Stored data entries
※
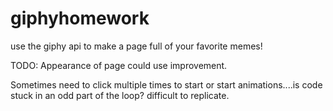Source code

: # giphyhomework
use the giphy api to make a page full of your favorite memes!

TODO: Appearance of page could use improvement. 
<!-- 
 FIXED clicking on images doesn't make them start to move. -->

Sometimes need to click multiple times to start or start animations....is code stuck in an odd part of the loop? difficult to replicate.
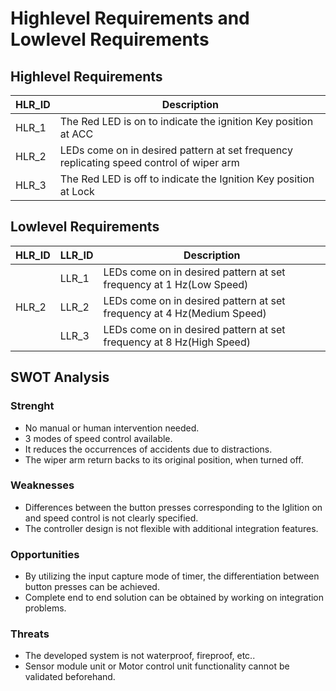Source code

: # Highlevel Requirements and Lowlevel Requirements
## Highlevel Requirements

| HLR_ID  | Description |
| ------------- | ------------- |
| HLR_1  | The Red LED is on to indicate the ignition Key position at ACC  |
| HLR_2  | LEDs come on in desired pattern at set frequency replicating speed control of wiper arm  |
| HLR_3 | The Red LED is off to indicate the Ignition Key position at Lock |

## Lowlevel Requirements

| HLR_ID  | LLR_ID | Description |
| --- | ----- | ------------- |
|   | LLR_1 | LEDs come on in desired pattern at set frequency at 1 Hz(Low Speed)     |
| HLR_2  | LLR_2 | LEDs come on in desired pattern at set frequency at 4 Hz(Medium Speed)   |
| | LLR_3 | LEDs come on in desired pattern at set frequency at 8 Hz(High Speed) |

## SWOT Analysis

### Strenght

*  No manual or human intervention needed.
*  3 modes of speed control available.
*  It reduces the occurrences of accidents due to distractions.
*  The wiper arm return backs to its original position, when turned off.

### Weaknesses

*  Differences between the button presses corresponding to the Iglition on and speed control is not clearly specified.
*  The controller design is not flexible with additional integration features.

### Opportunities

*  By utilizing the input capture mode of timer, the differentiation between button presses can be achieved.
*  Complete end to end solution can be obtained by working on integration problems.

### Threats

*  The developed system is not waterproof, fireproof, etc..
*  Sensor module unit or Motor control unit functionality cannot be validated beforehand.
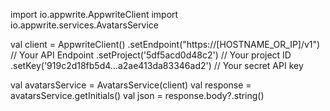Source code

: import io.appwrite.AppwriteClient
import io.appwrite.services.AvatarsService

val client = AppwriteClient()
  .setEndpoint("https://[HOSTNAME_OR_IP]/v1") // Your API Endpoint
  .setProject('5df5acd0d48c2') // Your project ID
  .setKey('919c2d18fb5d4...a2ae413da83346ad2') // Your secret API key

val avatarsService = AvatarsService(client)
val response = avatarsService.getInitials()
val json = response.body?.string()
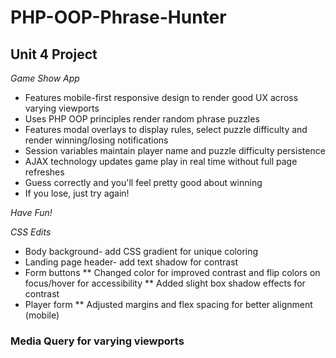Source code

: # PHP-OOP-Phrase-Hunter

## Unit 4 Project

_Game Show App_

* Features mobile-first responsive design to render good UX across varying viewports
* Uses PHP OOP principles render random phrase puzzles
* Features modal overlays to display rules, select puzzle difficulty and render winning/losing notifications
* Session variables maintain player name and puzzle difficulty persistence
* AJAX technology updates game play in real time without full page refreshes
* Guess correctly and you'll feel pretty good about winning
* If you lose, just try again!

_Have Fun!_

_CSS Edits_

* Body background- add CSS gradient for unique coloring
* Landing page header- add text shadow for contrast
* Form buttons
** Changed color for improved contrast and flip colors on focus/hover for accessibility
** Added slight box shadow effects for contrast
* Player form
** Adjusted margins and flex spacing for better alignment (mobile)

### Media Query for varying viewports
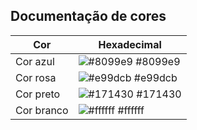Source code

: ## Documentação de cores

| Cor        | Hexadecimal                                                      |
| ---------- | ---------------------------------------------------------------- |
| Cor azul   | ![#8099e9](https://via.placeholder.com/10/8099E9?text=+) #8099e9 |
| Cor rosa   | ![#e99dcb](https://via.placeholder.com/10/e99dcb?text=+) #e99dcb |
| Cor preto  | ![#171430](https://via.placeholder.com/10/171430?text=+) #171430 |
| Cor branco | ![#ffffff](https://via.placeholder.com/10/ffffff?text=+) #ffffff |
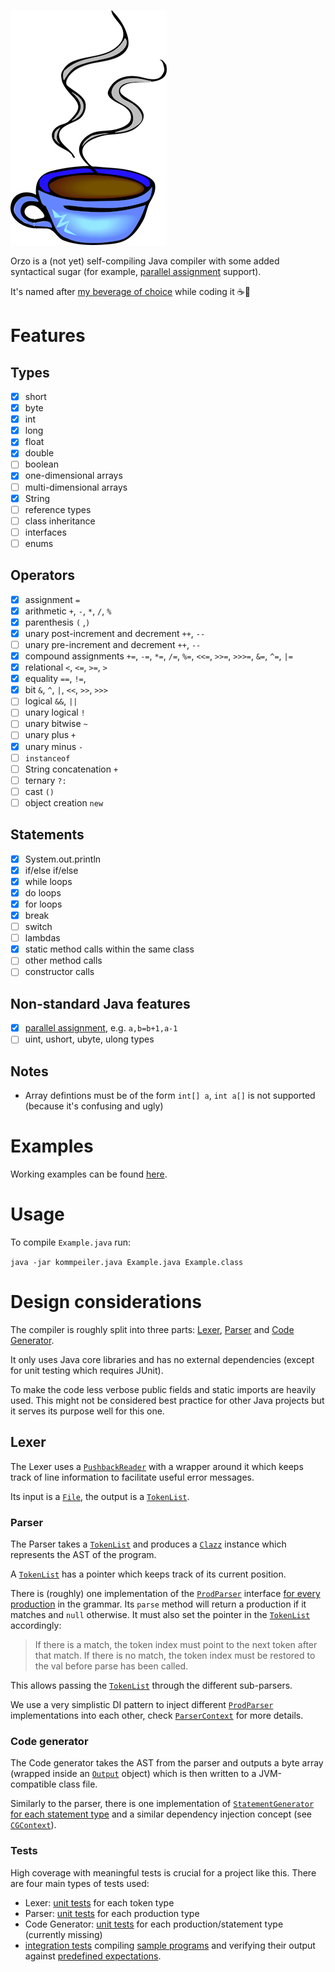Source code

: ![Orzo](logo.png)

Orzo is a (not yet) self-compiling Java compiler with some added syntactical sugar (for example, [parallel assignment](https://en.wikipedia.org/wiki/Assignment_(computer_science)#Parallel_assignment) support).

It's named after [my beverage of choice](http://thecoffeeuniverse.org/caffe-dorzo-barley) while coding it ☕🌾

# Features

## Types
- [X] short
- [X] byte
- [X] int
- [X] long
- [X] float
- [X] double
- [ ] boolean
- [X] one-dimensional arrays
- [ ] multi-dimensional arrays
- [X] String
- [ ] reference types
- [ ] class inheritance
- [ ] interfaces
- [ ] enums

## Operators
- [X] assignment `=`
- [X] arithmetic `+`, `-`, `*`, `/`, `%`
- [X] parenthesis `(` ,`)`
- [X] unary post-increment and decrement `++`, `--`
- [ ] unary pre-increment and decrement `++`, `--`
- [X] compound assignments `+=`, `-=`, `*=`, `/=`, `%=`, `<<=`, `>>=`, `>>>=`, `&=`, `^=`, `|=`
- [X] relational `<`, `<=`, `>=`, `>`
- [X] equality `==`, `!=`,
- [X] bit `&`, `^`, `|`, `<<`, `>>`, `>>>`
- [ ] logical `&&`, `||`
- [ ] unary logical `!`
- [ ] unary bitwise `~`
- [ ] unary plus `+`
- [X] unary minus `-`
- [ ] `instanceof`
- [ ] String concatenation `+`
- [ ] ternary `?:`
- [ ] cast `()`
- [ ] object creation `new`

## Statements
- [X] System.out.println
- [X] if/else if/else
- [X] while loops
- [X] do loops
- [X] for loops
- [X] break
- [ ] switch
- [ ] lambdas
- [X] static method calls within the same class
- [ ] other method calls
- [ ] constructor calls

## Non-standard Java features
- [X] [parallel assignment](https://en.wikipedia.org/wiki/Assignment_(computer_science)#Parallel_assignment), e.g. `a,b=b+1,a-1`
- [ ] uint, ushort, ubyte, ulong types

## Notes
- Array defintions must be of the form `int[] a`, `int a[]` is not supported (because it's confusing and ugly) 

# Examples
Working examples can be found [here](src/test/resources/io/github/martinschneider/orzo/examples).

# Usage

To compile `Example.java` run:

`java -jar kommpeiler.java Example.java Example.class`

# Design considerations
The compiler is roughly split into three parts: [Lexer](src/main/java/io/github/martinschneider/orzo/lexer/Lexer.java), [Parser](src/main/java/io/github/martinschneider/orzo/parser/Parser.java) and [Code Generator](src/main/java/io/github/martinschneider/orzo/codegen/CodeGenerator.java).

It only uses Java core libraries and has no external dependencies (except for unit testing which requires JUnit).

To make the code less verbose public fields and static imports are heavily used. This might not be considered best practice for other Java projects but it serves its purpose well for this one.

## Lexer
The Lexer uses a [`PushbackReader`](https://docs.oracle.com/en/java/javase/14/docs/api/java.base/java/io/PushbackReader.html) with a wrapper around it which keeps track of line information to facilitate useful error messages.

Its input is a [`File`](https://docs.oracle.com/en/java/javase/14/docs/api/java.base/java/io/File.html), the output is a [`TokenList`](src/main/java/io/github/martinschneider/orzo/lexer/TokenList.java).

### Parser

The Parser takes a [`TokenList`](src/main/java/io/github/martinschneider/orzo/lexer/TokenList.java) and produces a [`Clazz`](src/main/java/io/github/martinschneider/orzo/parser/prdocutions/Clazz.java) instance which represents the AST of the program.

A [`TokenList`](src/main/java/io/github/martinschneider/orzo/lexer/TokenList.java) has a pointer which keeps track of its current position.

There is (roughly) one implementation of the [`ProdParser`](src/main/java/io/github/martinschneider/orzo/parser/ProdParser.java) interface [for every production](src/main/java/io/github/martinschneider/orzo/parser) in the grammar. Its `parse` method will return a production if it matches and `null` otherwise. It must also set the pointer in the [`TokenList`](src/main/java/io/github/martinschneider/orzo/lexer/TokenList.java) accordingly:

> If there is a match, the token index must point to the next token after that match. If there is no match, the token index must be restored to the val before parse has been called.

This allows passing the [`TokenList`](src/main/java/io/github/martinschneider/orzo/lexer/TokenList.java) through the different sub-parsers.

We use a very simplistic DI pattern to inject different [`ProdParser`](src/main/java/io/github/martinschneider/orzo/parser/ProdParser.java) implementations into each other, check [`ParserContext`](src/main/java/io/github/martinschneider/orzo/parser/ParserContext.java) for more details.

### Code generator

The Code generator takes the AST from the parser and outputs a byte array (wrapped inside an [`Output`](src/main/java/io/github/martinschneider/orzo/codegen/Output.java) object) which is then written to a JVM-compatible class file.

Similarly to the parser, there is one implementation of [`StatementGenerator`](src/main/java/io/github/martinschneider/orzo/codegen/statement/StatementGenerator.java) [for each statement type](src/main/java/io/github/martinschneider/orzo/codegen/statement) and a similar dependency injection concept (see [`CGContext`](src/main/java/io/github/martinschneider/orzo/codegen/CGContext.java)).

### Tests

High coverage with meaningful tests is crucial for a project like this. There are four main types of tests used:

 - Lexer: [unit tests](src/test/java/io/github/martinschneider/orzo/lexer) for each token type
 - Parser: [unit tests](src/test/java/io/github/martinschneider/orzo/parser) for each production type
 - Code Generator: [unit tests](src/test/java/io/github/martinschneider/orzo/codegen) for each production/statement type (currently missing)
 - [integration tests](src/test/java/io/github/martinschneider/orzo/OrzoTest.java) compiling [sample programs](src/test/resources/io/github/martinschneider/orzo/tests) and verifying their output against [predefined expectations](src/test/resources/io/github/martinschneider/orzo/tests/output).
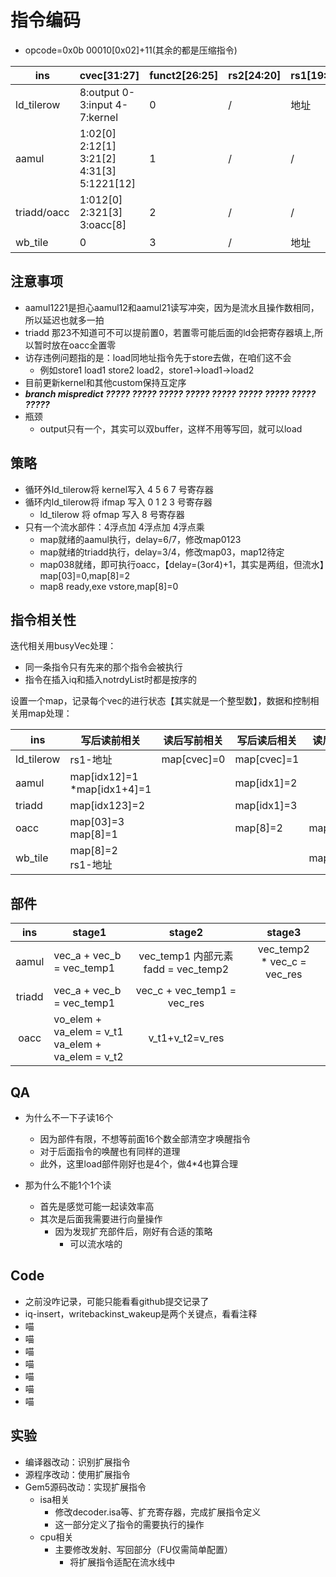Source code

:# 指令编码

* opcode=0x0b 00010[0x02]+11(其余的都是压缩指令)

| ins         | cvec[31:27]                                | funct2[26:25] | rs2[24:20] | rs1[19:15] | funct3[14:12] | rd[11:7] |
| ----------- | ------------------------------------------ | ------------- | ---------- | ---------- | ------------- | -------- |
| ld_tilerow  | 8:output 0-3:input 4-7:kernel              | 0             | /          | 地址       | 010           | /        |
| aamul       | 1:02[0] 2:12[1] 3:21[2] 4:31[3] 5:1221[12] | 1             | /          | /          | 000           | /        |
| triadd/oacc | 1:012[0] 2:321[3] 3:oacc[8]                | 2             | /          | /          | 000           | /        |
| wb_tile     | 0                                          | 3             | /          | 地址       | 010           | /        |

## 注意事项

* aamul1221是担心aamul12和aamul21读写冲突，因为是流水且操作数相同，所以延迟也就多一拍
* triadd 那23不知道可不可以提前置0，若置零可能后面的ld会把寄存器填上,所以暂时放在oacc全置零
* 访存违例问题指的是：load同地址指令先于store去做，在咱们这不会
  * 例如store1 load1 store2 load2，store1->load1->load2
* 目前更新kernel和其他custom保持互定序
* ***branch mispredict ????? ????? ????? ????? ????? ????? ????? ????? ?????***
* 瓶颈
  * output只有一个，其实可以双buffer，这样不用等写回，就可以load

## 策略

* 循环外ld_tilerow将 kernel写入 4 5 6 7 号寄存器
* 循环内ld_tilerow将 ifmap 写入 0 1 2 3 号寄存器
  * ld_tilerow   将 ofmap 写入     8	  号寄存器
* 只有一个流水部件：4浮点加 4浮点加 4浮点乘
  * map就绪的aamul执行，delay=6/7，修改map0123
  * map就绪的triadd执行，delay=3/4，修改map03，map12待定
  * map038就绪，即可执行oacc，【delay=(3or4)+1，其实是两组，但流水】map[03]=0,map[8]=2
  * map8 ready,exe vstore,map[8]=0

## 指令相关性

迭代相关用busyVec处理：

* 同一条指令只有先来的那个指令会被执行
* 指令在插入iq和插入notrdyList时都是按序的

设置一个map，记录每个vec的进行状态【其实就是一个整型数】，数据和控制相关用map处理：

| ins        | 写后读前相关                       | 读后写前相关  | 写后读后相关  | 读后写后相关  |
| ---------- | -------------------------------- | ----------- | ----------- | ----------- |
| ld_tilerow | rs1-地址                         | map[cvec]=0 | map[cvec]=1 |             |
| aamul      | map[idx12]=1<br />*map[idx1+4]=1 |             | map[idx1]=2 |             |
| triadd     | map[idx123]=2                    |             | map[idx1]=3 |             |
| oacc       | map[03]=3<br />map[8]=1          |             | map[8]=2    | map[0123]=0 |
| wb_tile    | map[8]=2<br />rs1-地址           |             |             | map[8]=0    |

## 部件

|  ins  | stage1                                                 |               stage2               |            stage3            |
| :----: | ------------------------------------------------------ | :---------------------------------: | :--------------------------: |
| aamul | vec_a + vec_b = vec_temp1                             | vec_temp1 内部元素 fadd = vec_temp2 | vec_temp2 * vec_c = vec_res |
| triadd | vec_a + vec_b = vec_temp1                             |    vec_c + vec_temp1 = vec_res    |                              |
|  oacc  | vo_elem + va_elem = v_t1<br />va_elem + va_elem = v_t2 |           v_t1+v_t2=v_res           |                              |

## QA

* 为什么不一下子读16个

  * 因为部件有限，不想等前面16个数全部清空才唤醒指令
  * 对于后面指令的唤醒也有同样的道理
  * 此外，这里load部件刚好也是4个，做4*4也算合理
* 那为什么不能1个1个读

  * 首先是感觉可能一起读效率高
  * 其次是后面我需要进行向量操作
    * 因为发现扩充部件后，刚好有合适的策略
      * 可以流水啥的

## Code

* 之前没咋记录，可能只能看看github提交记录了
* iq-insert，writebackinst_wakeup是两个关键点，看看注释
* 喵
* 喵
* 喵
* 喵
* 喵
* 喵
* 喵

## 实验

* 编译器改动：识别扩展指令
* 源程序改动：使用扩展指令
* Gem5源码改动：实现扩展指令
  * isa相关
    * 修改decoder.isa等、扩充寄存器，完成扩展指令定义
    * 这一部分定义了指令的需要执行的操作
  * cpu相关
    * 主要修改发射、写回部分（FU仅需简单配置）
      * 将扩展指令适配在流水线中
※
What you should do:
Convert everything from the start of the records above down to the line containing "FIXED clicking on", inclusive, into a JSON list of strings with one string per line, omitting blank lines. Leave the pictures out.

Result:
[
  "Source code",
  ": # giphyhomework",
  "use the giphy api to make a page full of your favorite memes!",
  "TODO: Appearance of page could use improvement. ",
  "<!-- ",
  " FIXED clicking on images doesn't make them start to move. -->"
]